## [Directive A]
Repeat the transcribed page records below word for word, leaving out the pictures.

::::

Thursday, January 28, 2010

FELA! The Musical

Performance Date: 01.13.10
Eugene O'Neill Theatre





In the lobby, I hear music coming from the theater and I think maybe I’m in the wrong place.  Did I perhaps wander into a concert venue?  I check the sign next to Will Call – FELA! – nope this is the right place.  Did I get here late?  Has it started?  1:45pm.  Fifteen minutes early for the Wednesday matinee.  Hmm, okay.

I walk into the theater and now I understand.  It’s a party as soon as you enter.  Live music is coming from a band on stage – African drums, jazz horns, and something electric rolling together in a forward-moving syncopation.  Women in short, ornamented skirts stand near the wings, rolling their hips and popping their behinds to the beat.  Men in leisure suits and fedoras saunter about, take a stroll down the catwalk that extends from the stage along one wall of the theater.  The house itself is decked out too.  Projections of newspaper headlines mix with murals and masks on every wall.  Strings of lights are hung from the ceiling all the way into the balcony.

I have entered The Shrine, the program tells me.  Fela Kuti’s Nigerian hot spot of the late 1970’s.  The bar is open, I’m further informed, and I am welcome to drink in my seat.  Okay, I see.  We’re trying to create something a little different here on the B-way today.  Alright, I’m feeling it.

The show begins and the actor playing Fela addresses us exuberantly as patrons of his nightclub.  I enjoy his tight-voweled West-African speech.  It’s as staccato and musical as Fela’s songs.  And I’m enjoying him, our Fela.  I’m way up in the balcony but his charisma is reaching me.  I’m guessing this is how the real Fela became such a legend and political icon.  He had things to say, and talent, but he must also have had charm.

The lights are still on in the house and I suppose I should have taken this as a clue.  Because before I know it we have arrived at audience participation time.  Everybody on their feet.  Everyone get up.  We’re going to learn how to move our hips.  Yep, that’s right.  This Wednesday matinee audience of blue hairs and tourists is about to learn how to pop a booty.

::::

## [Directive B]
From the FELA! review above, copy everything from "I walk into" down to "into the balcony." without changing a word.

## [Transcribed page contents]
::::

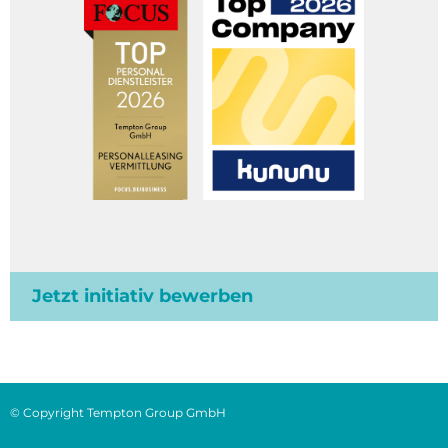
Jetzt initiativ bewerben
© Copyright Tempton Group GmbH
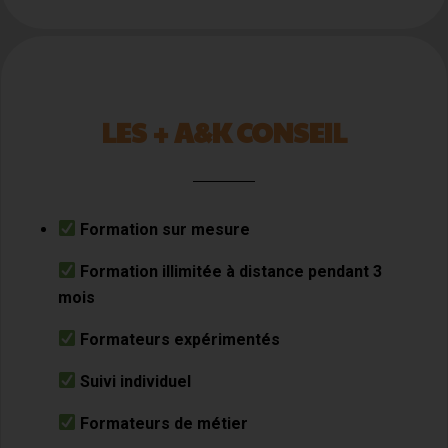
LES + A&K CONSEIL
Formation sur mesure
Formation illimitée à distance pendant 3
mois
Formateurs expérimentés
Suivi individuel
Formateurs de métier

::::

## [Exercise answer A]
Jetzt initiativ bewerben
© Copyright Tempton Group GmbH
LES + A&K CONSEIL
Formation sur mesure
Formation illimitée à distance pendant 3
mois
Formateurs expérimentés
Suivi individuel
Formateurs de métier

## [Exercise answer B]
I walk into the theater and now I understand.  It’s a party as soon as you enter.  Live music is coming from a band on stage – African drums, jazz horns, and something electric rolling together in a forward-moving syncopation.  Women in short, ornamented skirts stand near the wings, rolling their hips and popping their behinds to the beat.  Men in leisure suits and fedoras saunter about, take a stroll down the catwalk that extends from the stage along one wall of the theater.  The house itself is decked out too.  Projections of newspaper headlines mix with murals and masks on every wall.  Strings of lights are hung from the ceiling all the way into the balcony.